The government tells so many lies to the public and has become so big that they don't know what their own ass is doing!:bang head:
 
And for me, occams razor hit hard watching this in regards to the assassination of the Kennedys. I believe it was in retaliation of the deaths of Diem and his brother from that coup. Eye for an eye - brother for a brother.[/QUOTE]
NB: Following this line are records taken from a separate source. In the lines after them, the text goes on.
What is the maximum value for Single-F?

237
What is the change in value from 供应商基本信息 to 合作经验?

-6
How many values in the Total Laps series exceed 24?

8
JFK and Robert Kennedy's assassinations spark plenty of speculation still. My father swore LBJ was involved. And he could make a credible argument. LBJ hated them both. Political enemies at the least! Me, I look at who got screwed by the Kennedys after helping get them elected. Old Joe Sr. was known to have major Mob associations going back to the bootlegging days. Joe Kennedy had backings of the major labor unions to assist in getting his son elected president. But Bobby K. was trying to put them all in jail afterward! I think that is a place to look for a motive. JFK could have stopped the suffering and the deaths in Vietnam. JFK is still revered in this area, where the family still resides. But he really fk'd up with the Cuba invasion and was responsible for many deaths in the Bay of pigs too. And he came very close to getting America in a nuclear war with the former USSR.
 
What sticks out to me is Kennedy made it public that supported a coup. Well technically his position was he wouldn't support one, but if there was one he wouldn't stop it either. Which was pretty much the nod to the generals to have their coup. So looking at it from a South Vietnamese perspective it straight up looks like America supported Diem and his brother's deaths. The documentary shows the Vietnamese who cozied up the the French and the Japanese didn't have long lifespans after the French and Japanese lost power there. Showing me they don't forget and there are some things they don't forgive.
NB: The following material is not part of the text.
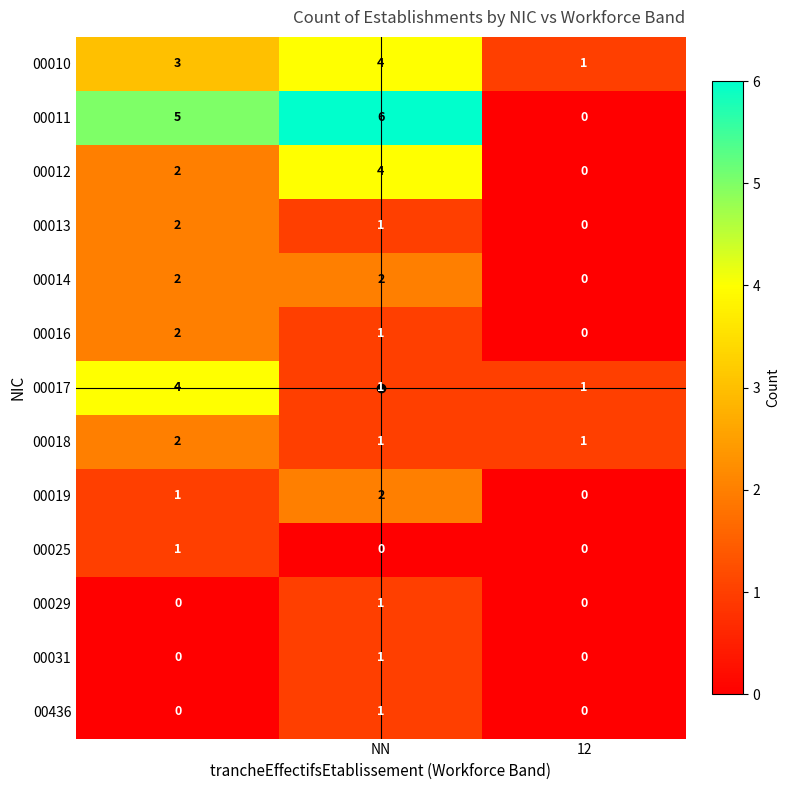

What is the sum of all 00016 values?

3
Madame Nhu was almost like a real life Vietnamese version of Cruella De Vill, but she had the money and influence and shady connections.
 
A very informative and visually stunning presentation... even to a Canadian
 
I've been reading a multi-book Vietnam history, very interesting. It has lots of personal details about the whole 20th century history of the country. Being of draft age but in college, and with a high draft #, I didn't get called. I had friends and classmates who did get called, and some are no-longer with us. I also have a friend who's a bit older than me, he's a professional engineer, and was a member of the Vietnamese armed forces, he patrolled the waters, and when the end came, he was able to get his family out and came to the USA. He doesn't talk about it at-all, but he has spoken to me when I asked him direct questions, after getting his cooperation. One thing he said is, "I didn't expect to live to be age thirty, given how the war was going."

Old men start them, young men fight them. Rest in peace, those who didn't return alive. Those who did make it back, I hope you have been able to become civilians, and to lead productive lives after your time in-country. It still angers me when I think of comments made disparaging Senator John McCain and his prisoner-of-war status.